Wer die Griechen schon abschreibt, der kennt sie nicht. Klar, sie haben Katsouranis verloren, ihren großen Anführer, der drei Stunden vor seinem 35. Geburtstag mit Gelb-Rot vom Platz ging. Für ihn kam allerdings der Ko-Anführer Karagounis und damit dieses unverwüstliche Element ins Spiel, das immer dann am besten ist, wenn niemand mehr mit ihm rechnet.

Karagounis ist so typisch griechisch, dass ein Karikaturist sich weigern würde, ihn als Landwirt von Rhodos zu zeichnen, so übertrieben kitschig wäre es. Er scheint sich mehr über den Platz zu schleppen, als dass er läuft, doch wird es brenzlig, rennt der 37-Jährige wie ein Junger. Und im Zweikampf wird er noch als Rentner jeden Champions-League-Sieger aus dem Weg räumen, so viel Kraft hat dieser Typ.

Gegen die flinken Japaner stellte sich Griechenland um den eigenen Strafraum, stoppte die Asiaten, indem es die Geschwindigkeit des Gegners durch geschicktes Verteidigen drosselte. Und indem es sie zu hohen Flanken zwang. Bei diesen Flanken standen vier stämmige, großgewachsene Südeuropäer im Strafraum gegen zwei, drei schmächtige, kleine Japaner, die an ihren Trikots zupften. Es war ein ungleiches Duell.
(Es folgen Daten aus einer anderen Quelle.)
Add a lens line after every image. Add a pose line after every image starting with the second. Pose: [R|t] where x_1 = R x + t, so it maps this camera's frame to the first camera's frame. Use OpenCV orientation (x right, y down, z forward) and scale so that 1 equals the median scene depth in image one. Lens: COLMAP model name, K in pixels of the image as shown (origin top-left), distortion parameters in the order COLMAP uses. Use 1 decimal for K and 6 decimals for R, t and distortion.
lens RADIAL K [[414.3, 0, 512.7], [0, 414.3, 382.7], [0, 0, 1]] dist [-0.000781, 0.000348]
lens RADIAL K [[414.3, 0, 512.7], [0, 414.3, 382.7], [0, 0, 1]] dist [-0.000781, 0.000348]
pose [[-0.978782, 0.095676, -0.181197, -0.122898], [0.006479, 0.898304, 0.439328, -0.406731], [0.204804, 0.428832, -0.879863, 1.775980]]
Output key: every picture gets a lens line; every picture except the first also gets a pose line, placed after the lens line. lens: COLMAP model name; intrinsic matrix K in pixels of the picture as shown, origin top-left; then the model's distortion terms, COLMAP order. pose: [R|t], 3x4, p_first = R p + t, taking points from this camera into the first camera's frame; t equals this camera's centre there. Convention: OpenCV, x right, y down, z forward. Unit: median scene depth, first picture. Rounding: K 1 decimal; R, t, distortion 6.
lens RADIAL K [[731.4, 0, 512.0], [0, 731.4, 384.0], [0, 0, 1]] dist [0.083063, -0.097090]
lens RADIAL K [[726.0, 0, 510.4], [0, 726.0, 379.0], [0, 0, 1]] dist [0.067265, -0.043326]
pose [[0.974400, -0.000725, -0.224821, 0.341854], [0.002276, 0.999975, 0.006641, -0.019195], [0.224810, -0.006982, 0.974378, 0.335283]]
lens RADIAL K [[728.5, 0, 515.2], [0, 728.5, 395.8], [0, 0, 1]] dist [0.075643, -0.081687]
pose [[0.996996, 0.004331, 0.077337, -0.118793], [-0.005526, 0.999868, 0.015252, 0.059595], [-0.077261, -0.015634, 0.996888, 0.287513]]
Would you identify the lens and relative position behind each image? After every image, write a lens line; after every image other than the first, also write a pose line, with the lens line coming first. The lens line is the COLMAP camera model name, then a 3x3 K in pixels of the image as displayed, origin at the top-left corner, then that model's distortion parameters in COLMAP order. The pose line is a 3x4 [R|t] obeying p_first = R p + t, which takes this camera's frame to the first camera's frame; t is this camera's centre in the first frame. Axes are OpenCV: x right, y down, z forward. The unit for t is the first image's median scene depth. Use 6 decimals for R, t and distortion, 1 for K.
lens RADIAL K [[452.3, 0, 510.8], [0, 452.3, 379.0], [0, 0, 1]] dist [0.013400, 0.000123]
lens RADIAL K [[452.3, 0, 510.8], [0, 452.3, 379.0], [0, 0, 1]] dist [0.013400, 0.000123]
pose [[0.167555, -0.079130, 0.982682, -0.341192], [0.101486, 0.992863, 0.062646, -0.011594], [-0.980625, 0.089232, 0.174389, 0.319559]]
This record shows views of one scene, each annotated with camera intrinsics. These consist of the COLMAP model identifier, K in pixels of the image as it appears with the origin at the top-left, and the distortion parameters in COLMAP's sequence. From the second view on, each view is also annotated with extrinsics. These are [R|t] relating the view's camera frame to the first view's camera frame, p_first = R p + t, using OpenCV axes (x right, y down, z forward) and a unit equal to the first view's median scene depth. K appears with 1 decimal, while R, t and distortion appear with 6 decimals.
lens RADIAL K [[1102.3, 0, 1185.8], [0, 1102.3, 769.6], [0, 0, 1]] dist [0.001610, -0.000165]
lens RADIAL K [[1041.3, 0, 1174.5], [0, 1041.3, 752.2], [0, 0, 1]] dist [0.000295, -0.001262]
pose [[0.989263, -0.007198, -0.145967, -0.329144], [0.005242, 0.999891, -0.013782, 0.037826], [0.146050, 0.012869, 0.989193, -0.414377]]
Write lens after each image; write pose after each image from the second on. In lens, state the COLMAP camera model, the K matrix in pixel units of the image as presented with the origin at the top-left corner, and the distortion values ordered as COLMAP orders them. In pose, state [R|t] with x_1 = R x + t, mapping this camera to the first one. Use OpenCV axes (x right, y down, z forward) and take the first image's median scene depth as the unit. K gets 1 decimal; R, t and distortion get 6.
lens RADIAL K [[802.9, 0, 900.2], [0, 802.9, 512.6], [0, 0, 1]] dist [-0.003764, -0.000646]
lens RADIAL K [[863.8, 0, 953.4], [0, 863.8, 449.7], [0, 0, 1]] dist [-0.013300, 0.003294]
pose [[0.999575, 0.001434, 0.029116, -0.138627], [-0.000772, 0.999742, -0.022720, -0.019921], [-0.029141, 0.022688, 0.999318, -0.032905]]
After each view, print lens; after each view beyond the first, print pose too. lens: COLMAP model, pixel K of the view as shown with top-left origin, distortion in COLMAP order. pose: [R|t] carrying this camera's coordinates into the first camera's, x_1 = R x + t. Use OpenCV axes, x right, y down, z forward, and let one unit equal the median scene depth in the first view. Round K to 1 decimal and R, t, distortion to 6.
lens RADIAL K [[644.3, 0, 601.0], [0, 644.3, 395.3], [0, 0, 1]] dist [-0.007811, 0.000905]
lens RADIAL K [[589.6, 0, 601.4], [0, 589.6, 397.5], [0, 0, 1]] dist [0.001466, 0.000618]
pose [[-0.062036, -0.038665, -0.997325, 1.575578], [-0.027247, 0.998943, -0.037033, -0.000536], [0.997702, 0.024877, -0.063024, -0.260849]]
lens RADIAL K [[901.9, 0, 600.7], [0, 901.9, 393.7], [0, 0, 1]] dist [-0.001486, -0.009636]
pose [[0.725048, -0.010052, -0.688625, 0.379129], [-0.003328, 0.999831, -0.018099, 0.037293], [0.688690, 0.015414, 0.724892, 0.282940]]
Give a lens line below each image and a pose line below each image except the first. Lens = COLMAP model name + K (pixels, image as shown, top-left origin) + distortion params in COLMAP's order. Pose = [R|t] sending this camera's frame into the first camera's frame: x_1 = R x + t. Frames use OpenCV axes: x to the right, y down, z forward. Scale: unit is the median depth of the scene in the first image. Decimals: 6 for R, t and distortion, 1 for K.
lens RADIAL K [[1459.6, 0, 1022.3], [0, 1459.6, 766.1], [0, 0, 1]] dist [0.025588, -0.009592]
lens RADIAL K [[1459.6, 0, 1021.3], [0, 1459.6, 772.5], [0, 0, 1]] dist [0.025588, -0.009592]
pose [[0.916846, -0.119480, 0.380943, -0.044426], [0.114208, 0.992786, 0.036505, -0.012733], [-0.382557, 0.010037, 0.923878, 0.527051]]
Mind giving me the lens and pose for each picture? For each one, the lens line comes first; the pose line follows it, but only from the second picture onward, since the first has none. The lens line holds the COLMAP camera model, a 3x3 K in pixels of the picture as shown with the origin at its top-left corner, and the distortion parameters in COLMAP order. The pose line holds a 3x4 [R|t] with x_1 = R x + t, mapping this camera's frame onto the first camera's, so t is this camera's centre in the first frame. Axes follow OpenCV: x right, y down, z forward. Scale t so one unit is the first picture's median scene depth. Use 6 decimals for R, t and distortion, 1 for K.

"Sie nutzten ihre physische Kraft und ihre Größe, um zu verteidigen", erkannte Japans Trainer Alberto Zaccheroni. Umso verblüffender war, dass er die Spielweise seiner Mannschaft nicht ändern konnte, und diese bis zum schrillen Schlusspfiff flankte und flankte. Es war so, als würde ein Tischtennisspieler versuchen, einen Sumo-Ringer umzuwerfen, anstatt ihm flink um die Beine zu huschen, bis dieser die Orientierung verliert.

"Wir müssen mutig sein"

Nun also gegen die Elfenbeinküste. Griechenland hat eigentlich keine Chance, die Afrikaner machen einen besseren Eindruck als die Japaner, sind körperlich stärker und werden bei Kopfbällen nicht so unterlegen sein. "Aber sie haben auch Probleme in manchen Bereichen", erklärte Trainer Santos, "wir müssen Mann gegen Mann spielen, müssen mehr Druck machen. Wir müssen mutig sein, so wie heute."

Für ein mutiges Spiel benötigt es in dieser Mannschaft seit vielen Jahren Georgios Karagounis, den 37-jährigen Muster-Griechen. Vor wem soll der schon Angst haben? Das wissen höchstens Otto und seiner Frau.